Document images paired with their source code:

+ + + + + + +

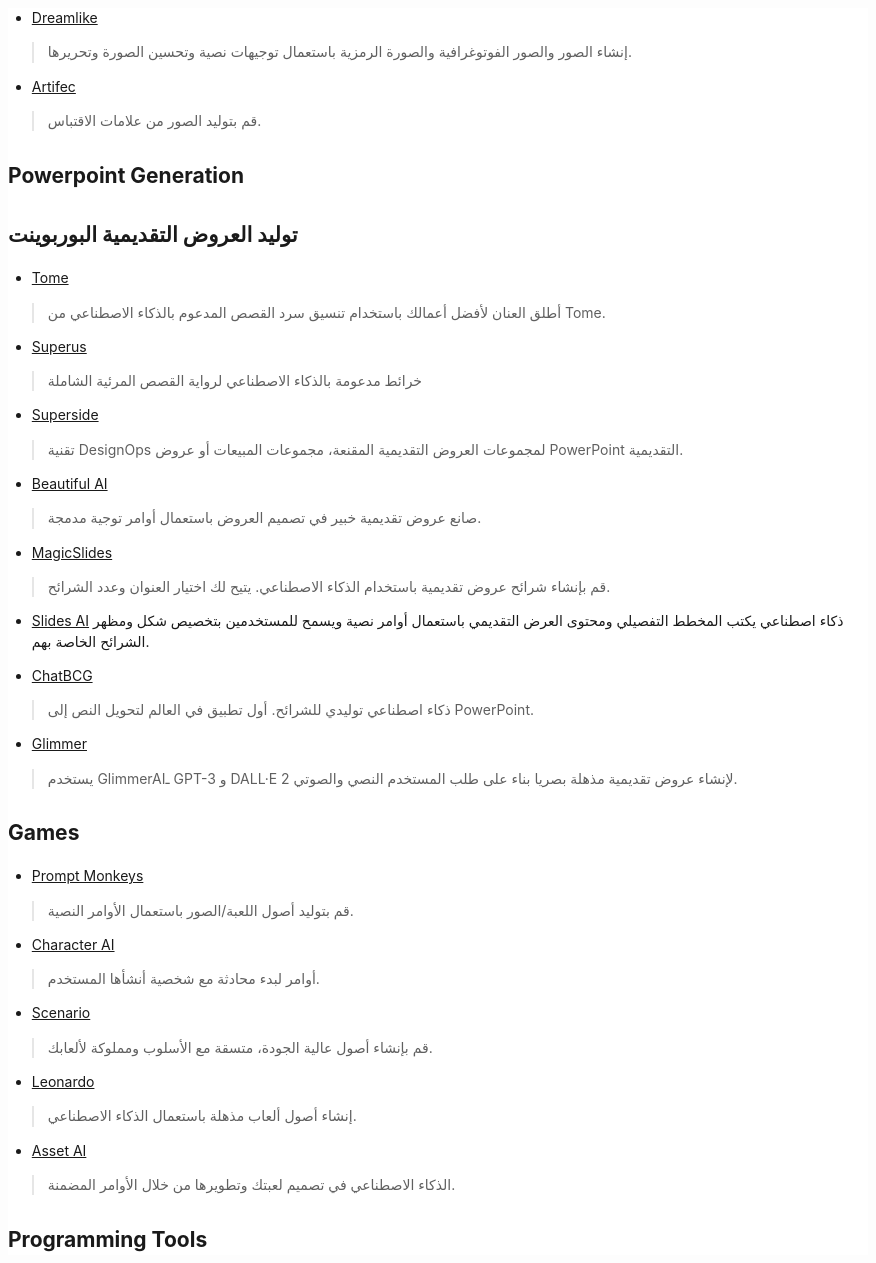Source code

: - [Dreamlike](https://dreamlike.art/)
> إنشاء الصور والصور الفوتوغرافية والصورة الرمزية باستعمال توجيهات نصية وتحسين الصورة وتحريرها.

- [Artifec](https://jacobgershkovich.com/artifec)
> قم بتوليد الصور من علامات الاقتباس.

## Powerpoint Generation
## توليد العروض التقديمية البوربوينت

- [Tome](https://beta.tome.app)
> أطلق العنان لأفضل أعمالك باستخدام تنسيق سرد القصص المدعوم بالذكاء الاصطناعي من Tome.


- [Superus](https://www.superusapp.com)
> خرائط مدعومة بالذكاء الاصطناعي لرواية القصص المرئية الشاملة

- [Superside](https://www.superside.com/)
> تقنية DesignOps لمجموعات العروض التقديمية المقنعة، مجموعات المبيعات أو عروض PowerPoint التقديمية.

- [Beautiful AI](https://www.beautiful.ai/)
> صانع عروض تقديمية خبير في تصميم العروض باستعمال أوامر توجية مدمجة.

- [MagicSlides](https://www.magicslides.app/)
> قم بإنشاء شرائح عروض تقديمية باستخدام الذكاء الاصطناعي. يتيح لك اختيار العنوان وعدد الشرائح.

- [Slides AI](https://www.slidesai.io/)
 ذكاء اصطناعي يكتب المخطط التفصيلي ومحتوى العرض التقديمي باستعمال أوامر نصية ويسمح للمستخدمين بتخصيص شكل ومظهر الشرائح الخاصة بهم.

- [ChatBCG](https://www.chatba.com/)
> ذكاء اصطناعي توليدي للشرائح. أول تطبيق في العالم لتحويل النص إلى PowerPoint.

- [Glimmer](https://glimmerai.tech/)
> يستخدم GlimmerAIـ GPT-3 و DALL·E 2 لإنشاء عروض تقديمية مذهلة بصريا بناء على طلب المستخدم النصي والصوتي.

## Games

- [Prompt Monkeys](https://beginnings.prompt-monkeys.ai/game/4)
>قم بتوليد أصول اللعبة/الصور باستعمال الأوامر النصية.

- [Character AI](https://beta.character.ai/)
>أوامر لبدء محادثة مع شخصية أنشأها المستخدم.

- [Scenario](https://www.scenario.gg/)
> قم بإنشاء أصول عالية الجودة، متسقة مع الأسلوب ومملوكة لألعابك.

- [Leonardo](https://leonardo.ai/)
> إنشاء أصول ألعاب مذهلة باستعمال الذكاء الاصطناعي.

- [Asset AI](https://www.assetsai.art/)
> الذكاء الاصطناعي في تصميم لعبتك وتطويرها من خلال الأوامر المضمنة.

## Programming Tools
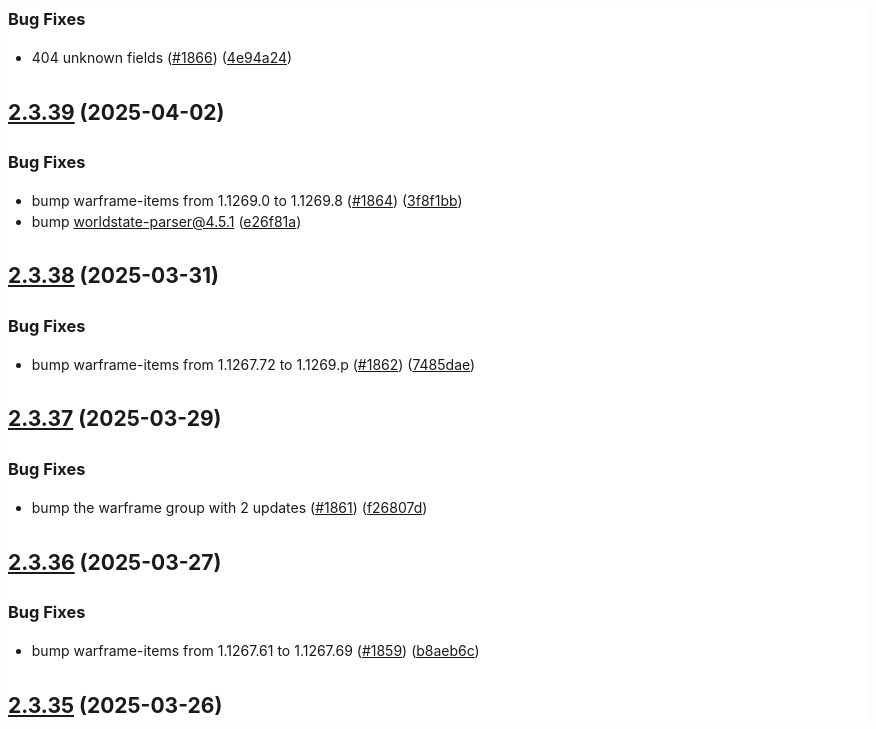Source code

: 
### Bug Fixes

* 404 unknown fields ([#1866](https://github.com/wfcd/warframe-status/issues/1866)) ([4e94a24](https://github.com/wfcd/warframe-status/commit/4e94a2448be510dc3f4fbd3bb80ac58bc2ab95b6))

## [2.3.39](https://github.com/wfcd/warframe-status/compare/v2.3.38...v2.3.39) (2025-04-02)


### Bug Fixes

* bump warframe-items from 1.1269.0 to 1.1269.8 ([#1864](https://github.com/wfcd/warframe-status/issues/1864)) ([3f8f1bb](https://github.com/wfcd/warframe-status/commit/3f8f1bb40c3aa35bbd356ff75002ebb0f9134e91))
* bump worldstate-parser@4.5.1 ([e26f81a](https://github.com/wfcd/warframe-status/commit/e26f81a806a73958396c80c560461ff9bb793d1f))

## [2.3.38](https://github.com/wfcd/warframe-status/compare/v2.3.37...v2.3.38) (2025-03-31)


### Bug Fixes

* bump warframe-items from 1.1267.72 to 1.1269.p ([#1862](https://github.com/wfcd/warframe-status/issues/1862)) ([7485dae](https://github.com/wfcd/warframe-status/commit/7485dae44ece53cd328144d7433433e41eb18786))

## [2.3.37](https://github.com/wfcd/warframe-status/compare/v2.3.36...v2.3.37) (2025-03-29)


### Bug Fixes

* bump the warframe group with 2 updates ([#1861](https://github.com/wfcd/warframe-status/issues/1861)) ([f26807d](https://github.com/wfcd/warframe-status/commit/f26807db9be84a8bfe7750885c5b241cad345410))

## [2.3.36](https://github.com/wfcd/warframe-status/compare/v2.3.35...v2.3.36) (2025-03-27)


### Bug Fixes

* bump warframe-items from 1.1267.61 to 1.1267.69 ([#1859](https://github.com/wfcd/warframe-status/issues/1859)) ([b8aeb6c](https://github.com/wfcd/warframe-status/commit/b8aeb6ce0e30189db37c9717be9dfbce83176515))

## [2.3.35](https://github.com/wfcd/warframe-status/compare/v2.3.34...v2.3.35) (2025-03-26)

+ + + + + + +

TASK PROMPT:
Can you pull the source text out of every entry above, line for line with no changes, and leave the pictures out?

WORKED SOLUTION:
Source code

: - [Dreamlike](https://dreamlike.art/)
> إنشاء الصور والصور الفوتوغرافية والصورة الرمزية باستعمال توجيهات نصية وتحسين الصورة وتحريرها.

- [Artifec](https://jacobgershkovich.com/artifec)
> قم بتوليد الصور من علامات الاقتباس.

## Powerpoint Generation
## توليد العروض التقديمية البوربوينت

- [Tome](https://beta.tome.app)
> أطلق العنان لأفضل أعمالك باستخدام تنسيق سرد القصص المدعوم بالذكاء الاصطناعي من Tome.


- [Superus](https://www.superusapp.com)
> خرائط مدعومة بالذكاء الاصطناعي لرواية القصص المرئية الشاملة

- [Superside](https://www.superside.com/)
> تقنية DesignOps لمجموعات العروض التقديمية المقنعة، مجموعات المبيعات أو عروض PowerPoint التقديمية.

- [Beautiful AI](https://www.beautiful.ai/)
> صانع عروض تقديمية خبير في تصميم العروض باستعمال أوامر توجية مدمجة.

- [MagicSlides](https://www.magicslides.app/)
> قم بإنشاء شرائح عروض تقديمية باستخدام الذكاء الاصطناعي. يتيح لك اختيار العنوان وعدد الشرائح.

- [Slides AI](https://www.slidesai.io/)
 ذكاء اصطناعي يكتب المخطط التفصيلي ومحتوى العرض التقديمي باستعمال أوامر نصية ويسمح للمستخدمين بتخصيص شكل ومظهر الشرائح الخاصة بهم.

- [ChatBCG](https://www.chatba.com/)
> ذكاء اصطناعي توليدي للشرائح. أول تطبيق في العالم لتحويل النص إلى PowerPoint.

- [Glimmer](https://glimmerai.tech/)
> يستخدم GlimmerAIـ GPT-3 و DALL·E 2 لإنشاء عروض تقديمية مذهلة بصريا بناء على طلب المستخدم النصي والصوتي.

## Games

- [Prompt Monkeys](https://beginnings.prompt-monkeys.ai/game/4)
>قم بتوليد أصول اللعبة/الصور باستعمال الأوامر النصية.

- [Character AI](https://beta.character.ai/)
>أوامر لبدء محادثة مع شخصية أنشأها المستخدم.

- [Scenario](https://www.scenario.gg/)
> قم بإنشاء أصول عالية الجودة، متسقة مع الأسلوب ومملوكة لألعابك.

- [Leonardo](https://leonardo.ai/)
> إنشاء أصول ألعاب مذهلة باستعمال الذكاء الاصطناعي.

- [Asset AI](https://www.assetsai.art/)
> الذكاء الاصطناعي في تصميم لعبتك وتطويرها من خلال الأوامر المضمنة.

## Programming Tools
Source code

: 
### Bug Fixes

* 404 unknown fields ([#1866](https://github.com/wfcd/warframe-status/issues/1866)) ([4e94a24](https://github.com/wfcd/warframe-status/commit/4e94a2448be510dc3f4fbd3bb80ac58bc2ab95b6))

## [2.3.39](https://github.com/wfcd/warframe-status/compare/v2.3.38...v2.3.39) (2025-04-02)


### Bug Fixes

* bump warframe-items from 1.1269.0 to 1.1269.8 ([#1864](https://github.com/wfcd/warframe-status/issues/1864)) ([3f8f1bb](https://github.com/wfcd/warframe-status/commit/3f8f1bb40c3aa35bbd356ff75002ebb0f9134e91))
* bump worldstate-parser@4.5.1 ([e26f81a](https://github.com/wfcd/warframe-status/commit/e26f81a806a73958396c80c560461ff9bb793d1f))

## [2.3.38](https://github.com/wfcd/warframe-status/compare/v2.3.37...v2.3.38) (2025-03-31)


### Bug Fixes

* bump warframe-items from 1.1267.72 to 1.1269.p ([#1862](https://github.com/wfcd/warframe-status/issues/1862)) ([7485dae](https://github.com/wfcd/warframe-status/commit/7485dae44ece53cd328144d7433433e41eb18786))

## [2.3.37](https://github.com/wfcd/warframe-status/compare/v2.3.36...v2.3.37) (2025-03-29)


### Bug Fixes

* bump the warframe group with 2 updates ([#1861](https://github.com/wfcd/warframe-status/issues/1861)) ([f26807d](https://github.com/wfcd/warframe-status/commit/f26807db9be84a8bfe7750885c5b241cad345410))

## [2.3.36](https://github.com/wfcd/warframe-status/compare/v2.3.35...v2.3.36) (2025-03-27)


### Bug Fixes

* bump warframe-items from 1.1267.61 to 1.1267.69 ([#1859](https://github.com/wfcd/warframe-status/issues/1859)) ([b8aeb6c](https://github.com/wfcd/warframe-status/commit/b8aeb6ce0e30189db37c9717be9dfbce83176515))

## [2.3.35](https://github.com/wfcd/warframe-status/compare/v2.3.34...v2.3.35) (2025-03-26)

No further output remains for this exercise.